Dans le cas de Maurice, les interventions de la Fed et de la Banque centrale européenne en ce premier trimestre mettent une pression énorme sur la roupie. Celle-ci s'accentue davantage du fait que la Banque de Maurice n'a pas relevé son taux Key Rate depuis le 14 décembre dernier. Depuis le début de l'année, la roupie a perdu 5,1 % face à l'euro. Actuellement, la monnaie unique européenne s'échange autour de Rs 50. S'agissant du dollar, sa valeur oscille entre Rs 46 et Rs 47. Il s'est apprécié de 4,6 % vis-à-vis de la roupie depuis le début de l'année.

La situation est extrêmement compliquée pour la Banque de Maurice. Elle se retrouve devant un dilemme. Quoi privilégier ? La protection de la roupie ou la sauvegarde de la croissance ? Dans les deux cas, il y aura des répercussions. Ne rien faire, c'est prendre le risque de voir la roupie se décrocher davantage face aux principales devises et de rester dans un scénario d'une inflation à double chiffre, avec ce que cela implique sur le pouvoir d'achat et la demande. D'un autre côté, la roupie faible constitue une bouffée d'oxygène pour l'économie. D'ailleurs, le CEO du Groupe Rogers, Philippe Espitalier-Noël, n'a récemment pas manqué de souligner que les recettes découlant du secteur d'exportation et du tourisme ont grimpé de 20 % par rapport à deux ans de cela grâce au taux de change de la roupie.

L'autre scénario, celui que dicte la raison, c'est qu'on entre dans la danse et qu'on donne des tours de vis monétaires au même rythme que les banques centrales des économies avancées. Le renchérissement du loyer de l'argent aura pour conséquence immédiate, un accroissement du niveau d'endettement des entreprises. La pression qui en résultera sur leur trésorerie limitera leur capacité à investir et à créer de la valeur.

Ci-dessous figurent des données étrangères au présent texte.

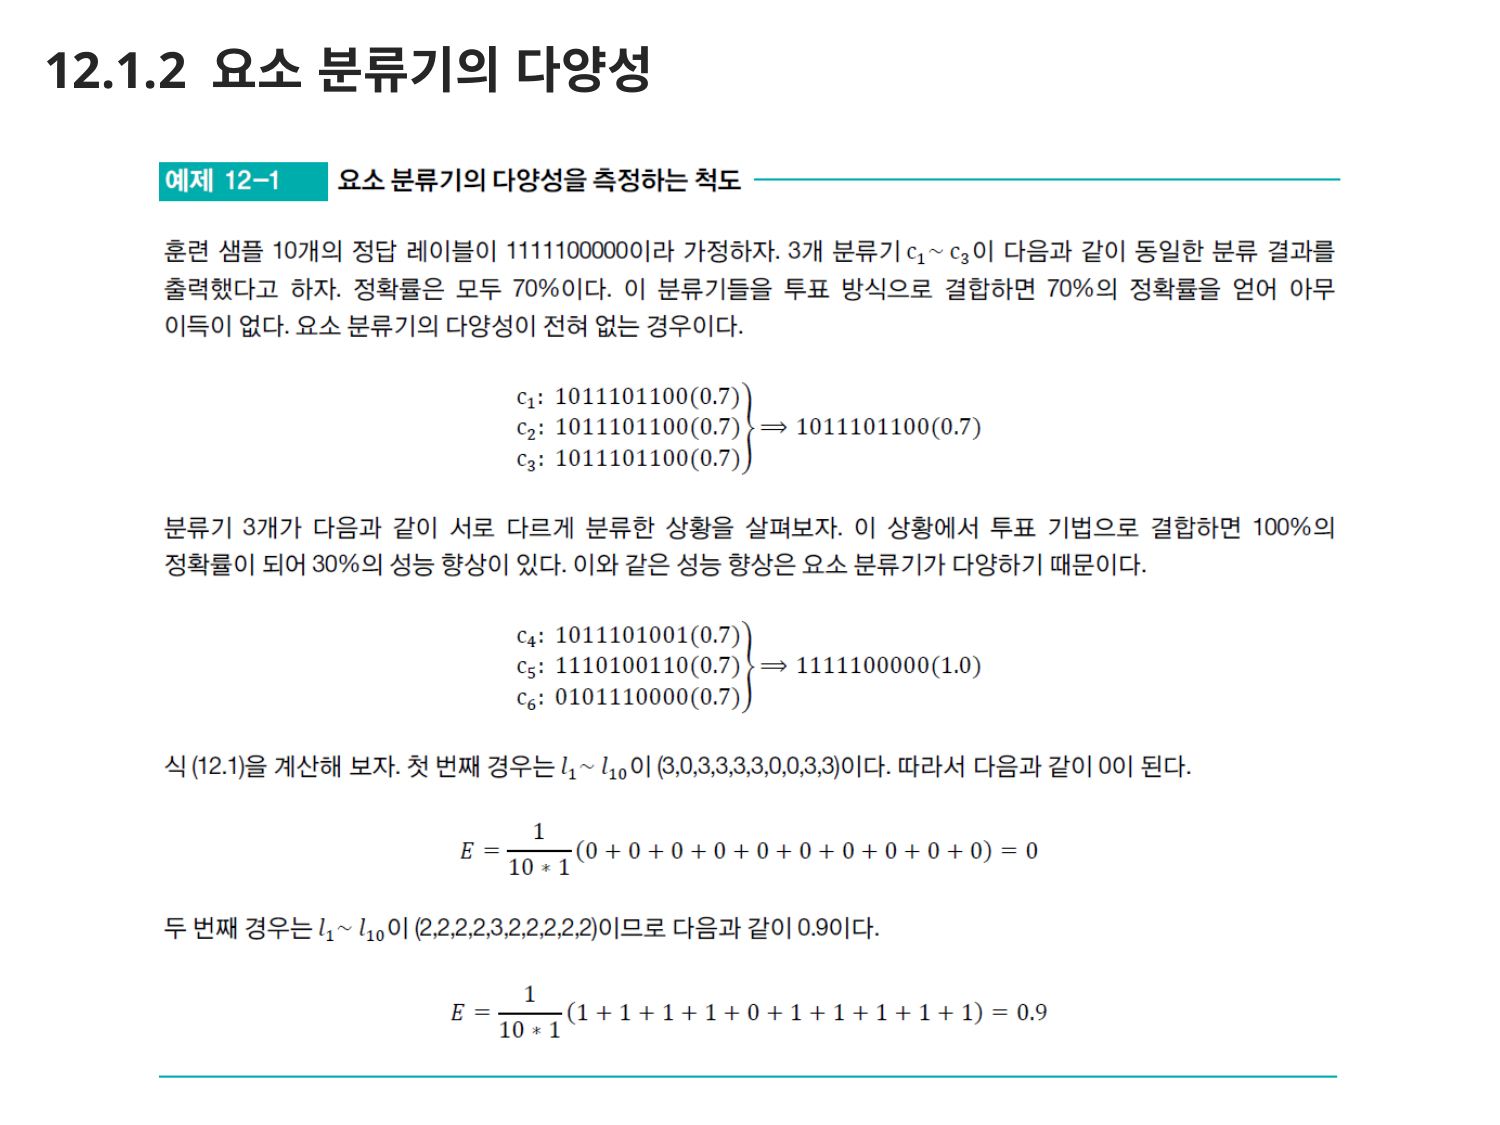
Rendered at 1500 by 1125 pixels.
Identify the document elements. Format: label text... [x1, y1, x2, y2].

Pour le moment, la Banque de Maurice est dans une posture attentiste. Tout porte à croire que la Fed et la Banque centrale européenne persisteront dans leur stratégie de resserrement monétaire en dépit des risques. Du reste, l'OCDE s'attend à ce que les taux directeurs culminent à 5,25 % - 5,50 % aux États-Unis et à 4,25 % dans la zone euro en 2023. Selon ce scénario, il serait approprié que la Banque de Maurice rehausse son Key Rate autour de 5,50 % pour stabiliser la roupie, selon les analystes d'Anneau. La stabilisation de la roupie sera d'ailleurs une priorité majeure du gouvernement, a récemment annoncé le ministre des Finances.